With no images included, output each entry below exactly as it appears.

****************************************

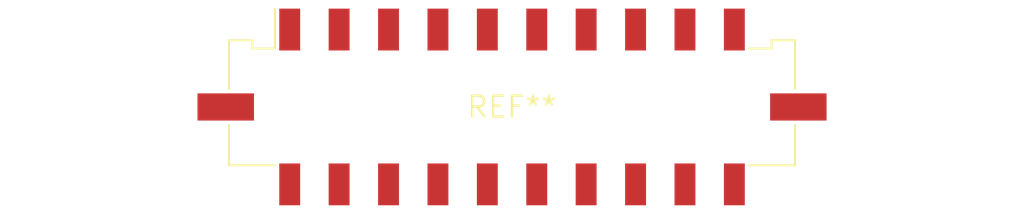
<source format=kicad_pcb>
(kicad_pcb (version 20240108) (generator pcbnew)

  (general
    (thickness 1.6)
  )

  (paper "A4")
  (layers
    (0 "F.Cu" signal)
    (31 "B.Cu" signal)
    (32 "B.Adhes" user "B.Adhesive")
    (33 "F.Adhes" user "F.Adhesive")
    (34 "B.Paste" user)
    (35 "F.Paste" user)
    (36 "B.SilkS" user "B.Silkscreen")
    (37 "F.SilkS" user "F.Silkscreen")
    (38 "B.Mask" user)
    (39 "F.Mask" user)
    (40 "Dwgs.User" user "User.Drawings")
    (41 "Cmts.User" user "User.Comments")
    (42 "Eco1.User" user "User.Eco1")
    (43 "Eco2.User" user "User.Eco2")
    (44 "Edge.Cuts" user)
    (45 "Margin" user)
    (46 "B.CrtYd" user "B.Courtyard")
    (47 "F.CrtYd" user "F.Courtyard")
    (48 "B.Fab" user)
    (49 "F.Fab" user)
    (50 "User.1" user)
    (51 "User.2" user)
    (52 "User.3" user)
    (53 "User.4" user)
    (54 "User.5" user)
    (55 "User.6" user)
    (56 "User.7" user)
    (57 "User.8" user)
    (58 "User.9" user)
  )

  (setup
    (pad_to_mask_clearance 0)
    (pcbplotparams
      (layerselection 0x00010fc_ffffffff)
      (plot_on_all_layers_selection 0x0000000_00000000)
      (disableapertmacros false)
      (usegerberextensions false)
      (usegerberattributes false)
      (usegerberadvancedattributes false)
      (creategerberjobfile false)
      (dashed_line_dash_ratio 12.000000)
      (dashed_line_gap_ratio 3.000000)
      (svgprecision 4)
      (plotframeref false)
      (viasonmask false)
      (mode 1)
      (useauxorigin false)
      (hpglpennumber 1)
      (hpglpenspeed 20)
      (hpglpendiameter 15.000000)
      (dxfpolygonmode false)
      (dxfimperialunits false)
      (dxfusepcbnewfont false)
      (psnegative false)
      (psa4output false)
      (plotreference false)
      (plotvalue false)
      (plotinvisibletext false)
      (sketchpadsonfab false)
      (subtractmaskfromsilk false)
      (outputformat 1)
      (mirror false)
      (drillshape 1)
      (scaleselection 1)
      (outputdirectory "")
    )
  )

  (net 0 "")

  (footprint "Molex_Micro-Fit_3.0_43045-2018_2x10-1MP_P3.00mm_Vertical" (layer "F.Cu") (at 0 0))

)

</source>
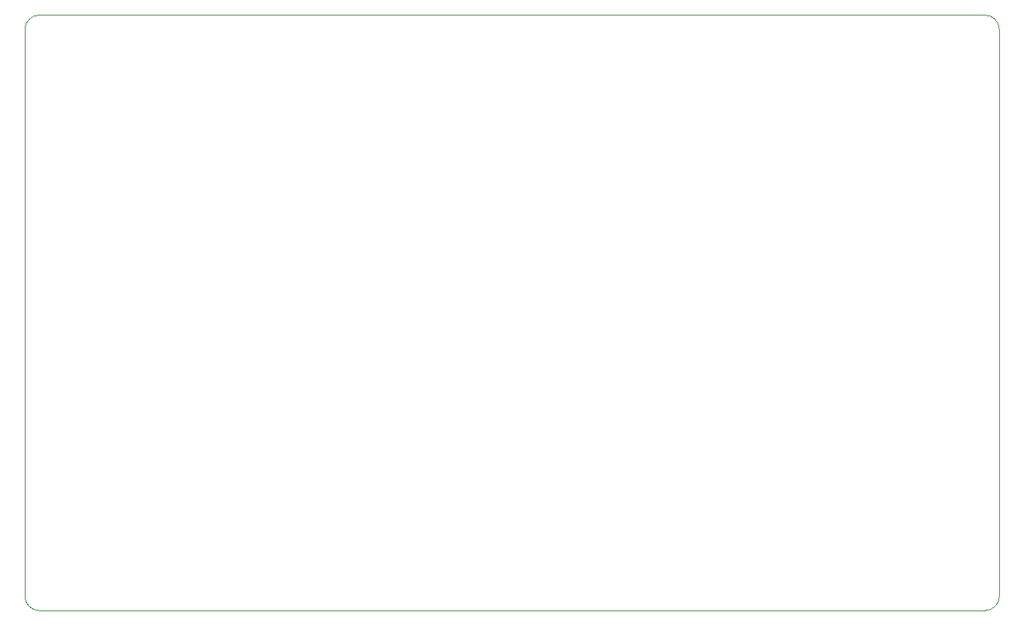
<source format=gbr>
%TF.GenerationSoftware,KiCad,Pcbnew,(6.0.4)*%
%TF.CreationDate,2022-05-06T19:08:14-04:00*%
%TF.ProjectId,F14-DDP,4631342d-4444-4502-9e6b-696361645f70,rev?*%
%TF.SameCoordinates,Original*%
%TF.FileFunction,Profile,NP*%
%FSLAX46Y46*%
G04 Gerber Fmt 4.6, Leading zero omitted, Abs format (unit mm)*
G04 Created by KiCad (PCBNEW (6.0.4)) date 2022-05-06 19:08:14*
%MOMM*%
%LPD*%
G01*
G04 APERTURE LIST*
%TA.AperFunction,Profile*%
%ADD10C,0.100000*%
%TD*%
G04 APERTURE END LIST*
D10*
X128587500Y-101600000D02*
X128587500Y-39687500D01*
X130175000Y-38100000D02*
G75*
G03*
X128587500Y-39687500I0J-1587500D01*
G01*
X234950000Y-39687500D02*
X234950000Y-101600000D01*
X128587500Y-101600000D02*
G75*
G03*
X130175000Y-103187500I1587500J0D01*
G01*
X234950000Y-39687500D02*
G75*
G03*
X233362500Y-38100000I-1587500J0D01*
G01*
X130175000Y-38100000D02*
X233362500Y-38100000D01*
X233362500Y-103187500D02*
X130175000Y-103187500D01*
X233362500Y-103187500D02*
G75*
G03*
X234950000Y-101600000I0J1587500D01*
G01*
M02*

</source>
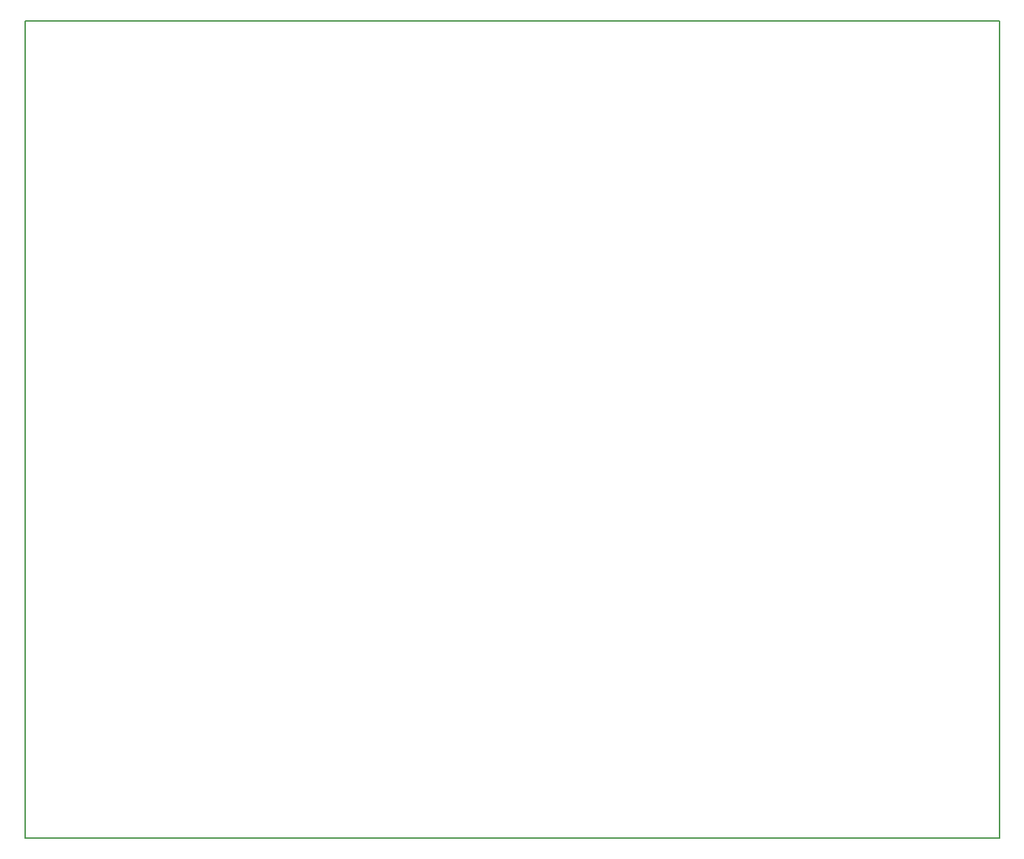
<source format=gm1>
G04 #@! TF.GenerationSoftware,KiCad,Pcbnew,8.0.2-1*
G04 #@! TF.CreationDate,2024-09-04T16:21:55-07:00*
G04 #@! TF.ProjectId,laserBoxNew,6c617365-7242-46f7-984e-65772e6b6963,v01*
G04 #@! TF.SameCoordinates,Original*
G04 #@! TF.FileFunction,Profile,NP*
%FSLAX46Y46*%
G04 Gerber Fmt 4.6, Leading zero omitted, Abs format (unit mm)*
G04 Created by KiCad (PCBNEW 8.0.2-1) date 2024-09-04 16:21:55*
%MOMM*%
%LPD*%
G01*
G04 APERTURE LIST*
G04 #@! TA.AperFunction,Profile*
%ADD10C,0.127000*%
G04 #@! TD*
G04 APERTURE END LIST*
D10*
X77724000Y-32512000D02*
X195834000Y-32512000D01*
X195834000Y-131572000D01*
X77724000Y-131572000D01*
X77724000Y-32512000D01*
M02*

</source>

****************************************

◆ **ANSWER BOX**:
<source format=kicad_pcb>
(kicad_pcb (version 20240108) (generator pcbnew)

  (general
    (thickness 1.6)
  )

  (paper "A4")
  (layers
    (0 "F.Cu" signal)
    (31 "B.Cu" signal)
    (32 "B.Adhes" user "B.Adhesive")
    (33 "F.Adhes" user "F.Adhesive")
    (34 "B.Paste" user)
    (35 "F.Paste" user)
    (36 "B.SilkS" user "B.Silkscreen")
    (37 "F.SilkS" user "F.Silkscreen")
    (38 "B.Mask" user)
    (39 "F.Mask" user)
    (40 "Dwgs.User" user "User.Drawings")
    (41 "Cmts.User" user "User.Comments")
    (42 "Eco1.User" user "User.Eco1")
    (43 "Eco2.User" user "User.Eco2")
    (44 "Edge.Cuts" user)
    (45 "Margin" user)
    (46 "B.CrtYd" user "B.Courtyard")
    (47 "F.CrtYd" user "F.Courtyard")
    (48 "B.Fab" user)
    (49 "F.Fab" user)
    (50 "User.1" user)
    (51 "User.2" user)
    (52 "User.3" user)
    (53 "User.4" user)
    (54 "User.5" user)
    (55 "User.6" user)
    (56 "User.7" user)
    (57 "User.8" user)
    (58 "User.9" user)
  )

  (setup
    (pad_to_mask_clearance 0)
    (pcbplotparams
      (layerselection 0x00010fc_ffffffff)
      (plot_on_all_layers_selection 0x0000000_00000000)
      (disableapertmacros false)
      (usegerberextensions false)
      (usegerberattributes false)
      (usegerberadvancedattributes false)
      (creategerberjobfile false)
      (dashed_line_dash_ratio 12.000000)
      (dashed_line_gap_ratio 3.000000)
      (svgprecision 4)
      (plotframeref false)
      (viasonmask false)
      (mode 1)
      (useauxorigin false)
      (hpglpennumber 1)
      (hpglpenspeed 20)
      (hpglpendiameter 15.000000)
      (dxfpolygonmode false)
      (dxfimperialunits false)
      (dxfusepcbnewfont false)
      (psnegative false)
      (psa4output false)
      (plotreference false)
      (plotvalue false)
      (plotinvisibletext false)
      (sketchpadsonfab false)
      (subtractmaskfromsilk false)
      (outputformat 1)
      (mirror false)
      (drillshape 1)
      (scaleselection 1)
      (outputdirectory "")
    )
  )

  (net 0 "")

  (footprint "Molex_Micro-Fit_3.0_43045-2018_2x10-1MP_P3.00mm_Vertical" (layer "F.Cu") (at 0 0))

)

</source>
<source format=gbr>
%TF.GenerationSoftware,KiCad,Pcbnew,(6.0.4)*%
%TF.CreationDate,2022-05-06T19:08:14-04:00*%
%TF.ProjectId,F14-DDP,4631342d-4444-4502-9e6b-696361645f70,rev?*%
%TF.SameCoordinates,Original*%
%TF.FileFunction,Profile,NP*%
%FSLAX46Y46*%
G04 Gerber Fmt 4.6, Leading zero omitted, Abs format (unit mm)*
G04 Created by KiCad (PCBNEW (6.0.4)) date 2022-05-06 19:08:14*
%MOMM*%
%LPD*%
G01*
G04 APERTURE LIST*
%TA.AperFunction,Profile*%
%ADD10C,0.100000*%
%TD*%
G04 APERTURE END LIST*
D10*
X128587500Y-101600000D02*
X128587500Y-39687500D01*
X130175000Y-38100000D02*
G75*
G03*
X128587500Y-39687500I0J-1587500D01*
G01*
X234950000Y-39687500D02*
X234950000Y-101600000D01*
X128587500Y-101600000D02*
G75*
G03*
X130175000Y-103187500I1587500J0D01*
G01*
X234950000Y-39687500D02*
G75*
G03*
X233362500Y-38100000I-1587500J0D01*
G01*
X130175000Y-38100000D02*
X233362500Y-38100000D01*
X233362500Y-103187500D02*
X130175000Y-103187500D01*
X233362500Y-103187500D02*
G75*
G03*
X234950000Y-101600000I0J1587500D01*
G01*
M02*

</source>
<source format=gm1>
G04 #@! TF.GenerationSoftware,KiCad,Pcbnew,8.0.2-1*
G04 #@! TF.CreationDate,2024-09-04T16:21:55-07:00*
G04 #@! TF.ProjectId,laserBoxNew,6c617365-7242-46f7-984e-65772e6b6963,v01*
G04 #@! TF.SameCoordinates,Original*
G04 #@! TF.FileFunction,Profile,NP*
%FSLAX46Y46*%
G04 Gerber Fmt 4.6, Leading zero omitted, Abs format (unit mm)*
G04 Created by KiCad (PCBNEW 8.0.2-1) date 2024-09-04 16:21:55*
%MOMM*%
%LPD*%
G01*
G04 APERTURE LIST*
G04 #@! TA.AperFunction,Profile*
%ADD10C,0.127000*%
G04 #@! TD*
G04 APERTURE END LIST*
D10*
X77724000Y-32512000D02*
X195834000Y-32512000D01*
X195834000Y-131572000D01*
X77724000Y-131572000D01*
X77724000Y-32512000D01*
M02*

</source>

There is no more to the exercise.